■ Exercise brief ■
The answer is all of the entries below, repeated exactly and free of pictures.

-- Recorded data follows --

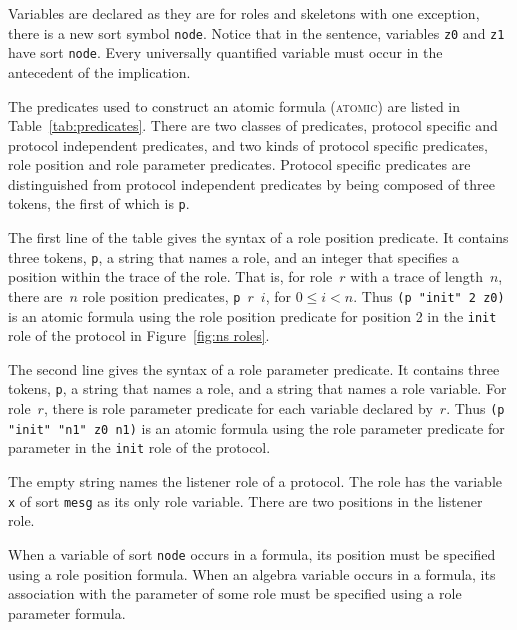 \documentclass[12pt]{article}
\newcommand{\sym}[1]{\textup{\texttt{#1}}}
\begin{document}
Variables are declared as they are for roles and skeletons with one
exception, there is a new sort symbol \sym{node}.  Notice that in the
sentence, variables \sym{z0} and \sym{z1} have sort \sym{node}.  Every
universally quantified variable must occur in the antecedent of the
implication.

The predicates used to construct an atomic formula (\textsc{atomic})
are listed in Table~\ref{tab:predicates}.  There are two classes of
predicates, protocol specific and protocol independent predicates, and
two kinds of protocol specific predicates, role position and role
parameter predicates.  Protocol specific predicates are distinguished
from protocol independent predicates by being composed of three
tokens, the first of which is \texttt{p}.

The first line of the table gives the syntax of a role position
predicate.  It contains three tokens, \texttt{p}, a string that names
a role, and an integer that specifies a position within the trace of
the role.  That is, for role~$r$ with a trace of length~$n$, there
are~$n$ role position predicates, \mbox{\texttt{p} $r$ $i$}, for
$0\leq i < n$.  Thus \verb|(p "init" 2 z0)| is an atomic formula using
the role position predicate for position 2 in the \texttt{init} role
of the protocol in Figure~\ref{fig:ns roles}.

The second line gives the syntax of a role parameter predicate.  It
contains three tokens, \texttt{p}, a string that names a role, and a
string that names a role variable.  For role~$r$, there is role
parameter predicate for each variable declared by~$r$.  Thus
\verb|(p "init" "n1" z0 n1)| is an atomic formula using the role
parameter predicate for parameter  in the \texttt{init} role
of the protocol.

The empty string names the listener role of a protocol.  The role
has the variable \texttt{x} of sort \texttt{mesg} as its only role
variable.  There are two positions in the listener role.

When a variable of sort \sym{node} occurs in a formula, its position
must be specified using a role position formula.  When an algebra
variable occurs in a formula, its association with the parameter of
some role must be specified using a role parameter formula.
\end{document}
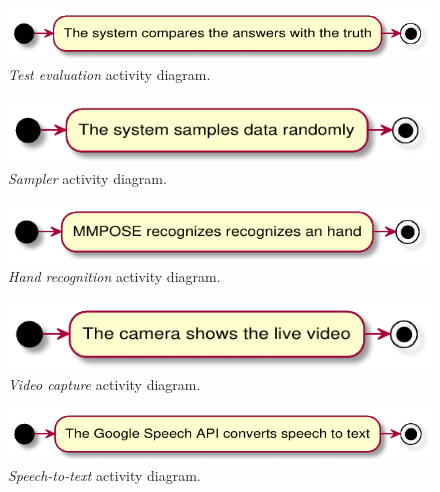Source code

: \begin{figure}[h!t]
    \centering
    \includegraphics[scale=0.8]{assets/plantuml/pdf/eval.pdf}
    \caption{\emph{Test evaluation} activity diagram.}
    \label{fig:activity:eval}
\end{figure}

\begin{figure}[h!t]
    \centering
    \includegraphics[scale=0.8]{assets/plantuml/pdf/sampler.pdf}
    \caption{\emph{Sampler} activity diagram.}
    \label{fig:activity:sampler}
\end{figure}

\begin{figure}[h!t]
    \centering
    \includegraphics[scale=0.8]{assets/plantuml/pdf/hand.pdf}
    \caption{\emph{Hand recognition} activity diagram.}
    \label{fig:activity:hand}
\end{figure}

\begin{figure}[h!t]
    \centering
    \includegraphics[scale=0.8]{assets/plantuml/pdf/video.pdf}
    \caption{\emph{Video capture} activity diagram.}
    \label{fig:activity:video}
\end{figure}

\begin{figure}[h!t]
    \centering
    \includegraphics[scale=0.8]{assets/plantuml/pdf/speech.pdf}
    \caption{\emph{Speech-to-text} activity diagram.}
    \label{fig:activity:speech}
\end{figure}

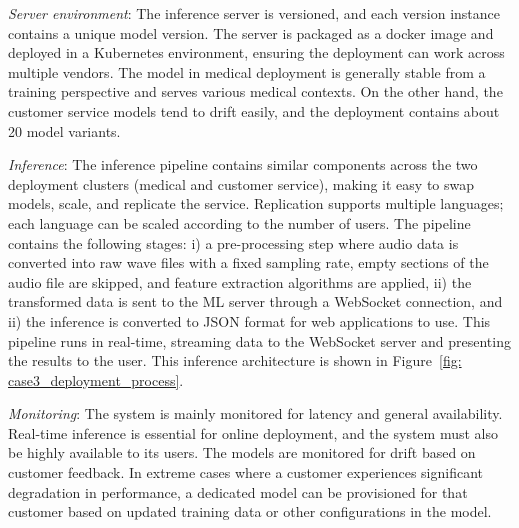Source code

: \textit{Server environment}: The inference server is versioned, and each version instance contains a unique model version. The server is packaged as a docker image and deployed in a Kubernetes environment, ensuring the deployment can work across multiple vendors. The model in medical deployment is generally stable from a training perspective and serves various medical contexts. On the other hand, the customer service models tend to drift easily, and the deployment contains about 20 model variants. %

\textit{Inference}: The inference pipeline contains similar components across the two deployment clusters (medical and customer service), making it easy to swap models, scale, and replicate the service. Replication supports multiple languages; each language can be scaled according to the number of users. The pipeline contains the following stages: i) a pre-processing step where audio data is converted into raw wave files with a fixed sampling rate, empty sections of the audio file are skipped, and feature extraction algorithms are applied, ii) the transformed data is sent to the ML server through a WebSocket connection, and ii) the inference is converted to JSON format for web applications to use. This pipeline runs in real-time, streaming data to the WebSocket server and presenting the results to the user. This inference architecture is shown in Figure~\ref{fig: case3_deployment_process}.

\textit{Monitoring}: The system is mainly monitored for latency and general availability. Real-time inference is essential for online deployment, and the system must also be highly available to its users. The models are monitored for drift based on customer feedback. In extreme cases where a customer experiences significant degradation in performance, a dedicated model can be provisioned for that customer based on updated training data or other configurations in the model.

-- Recorded data concluded --

■ Completed task ■
 \documentclass[12pt]{article}
\newcommand{\sym}[1]{\textup{\texttt{#1}}}
\begin{document}
Variables are declared as they are for roles and skeletons with one
exception, there is a new sort symbol \sym{node}.  Notice that in the
sentence, variables \sym{z0} and \sym{z1} have sort \sym{node}.  Every
universally quantified variable must occur in the antecedent of the
implication.

The predicates used to construct an atomic formula (\textsc{atomic})
are listed in Table~\ref{tab:predicates}.  There are two classes of
predicates, protocol specific and protocol independent predicates, and
two kinds of protocol specific predicates, role position and role
parameter predicates.  Protocol specific predicates are distinguished
from protocol independent predicates by being composed of three
tokens, the first of which is \texttt{p}.

The first line of the table gives the syntax of a role position
predicate.  It contains three tokens, \texttt{p}, a string that names
a role, and an integer that specifies a position within the trace of
the role.  That is, for role~$r$ with a trace of length~$n$, there
are~$n$ role position predicates, \mbox{\texttt{p} $r$ $i$}, for
$0\leq i < n$.  Thus \verb|(p "init" 2 z0)| is an atomic formula using
the role position predicate for position 2 in the \texttt{init} role
of the protocol in Figure~\ref{fig:ns roles}.

The second line gives the syntax of a role parameter predicate.  It
contains three tokens, \texttt{p}, a string that names a role, and a
string that names a role variable.  For role~$r$, there is role
parameter predicate for each variable declared by~$r$.  Thus
\verb|(p "init" "n1" z0 n1)| is an atomic formula using the role
parameter predicate for parameter  in the \texttt{init} role
of the protocol.

The empty string names the listener role of a protocol.  The role
has the variable \texttt{x} of sort \texttt{mesg} as its only role
variable.  There are two positions in the listener role.

When a variable of sort \sym{node} occurs in a formula, its position
must be specified using a role position formula.  When an algebra
variable occurs in a formula, its association with the parameter of
some role must be specified using a role parameter formula.
\end{document}
Source code

: \begin{figure}[h!t]
    \centering
    \includegraphics[scale=0.8]{assets/plantuml/pdf/eval.pdf}
    \caption{\emph{Test evaluation} activity diagram.}
    \label{fig:activity:eval}
\end{figure}

\begin{figure}[h!t]
    \centering
    \includegraphics[scale=0.8]{assets/plantuml/pdf/sampler.pdf}
    \caption{\emph{Sampler} activity diagram.}
    \label{fig:activity:sampler}
\end{figure}

\begin{figure}[h!t]
    \centering
    \includegraphics[scale=0.8]{assets/plantuml/pdf/hand.pdf}
    \caption{\emph{Hand recognition} activity diagram.}
    \label{fig:activity:hand}
\end{figure}

\begin{figure}[h!t]
    \centering
    \includegraphics[scale=0.8]{assets/plantuml/pdf/video.pdf}
    \caption{\emph{Video capture} activity diagram.}
    \label{fig:activity:video}
\end{figure}

\begin{figure}[h!t]
    \centering
    \includegraphics[scale=0.8]{assets/plantuml/pdf/speech.pdf}
    \caption{\emph{Speech-to-text} activity diagram.}
    \label{fig:activity:speech}
\end{figure}

Source code

: \textit{Server environment}: The inference server is versioned, and each version instance contains a unique model version. The server is packaged as a docker image and deployed in a Kubernetes environment, ensuring the deployment can work across multiple vendors. The model in medical deployment is generally stable from a training perspective and serves various medical contexts. On the other hand, the customer service models tend to drift easily, and the deployment contains about 20 model variants. %

\textit{Inference}: The inference pipeline contains similar components across the two deployment clusters (medical and customer service), making it easy to swap models, scale, and replicate the service. Replication supports multiple languages; each language can be scaled according to the number of users. The pipeline contains the following stages: i) a pre-processing step where audio data is converted into raw wave files with a fixed sampling rate, empty sections of the audio file are skipped, and feature extraction algorithms are applied, ii) the transformed data is sent to the ML server through a WebSocket connection, and ii) the inference is converted to JSON format for web applications to use. This pipeline runs in real-time, streaming data to the WebSocket server and presenting the results to the user. This inference architecture is shown in Figure~\ref{fig: case3_deployment_process}.

\textit{Monitoring}: The system is mainly monitored for latency and general availability. Real-time inference is essential for online deployment, and the system must also be highly available to its users. The models are monitored for drift based on customer feedback. In extreme cases where a customer experiences significant degradation in performance, a dedicated model can be provisioned for that customer based on updated training data or other configurations in the model.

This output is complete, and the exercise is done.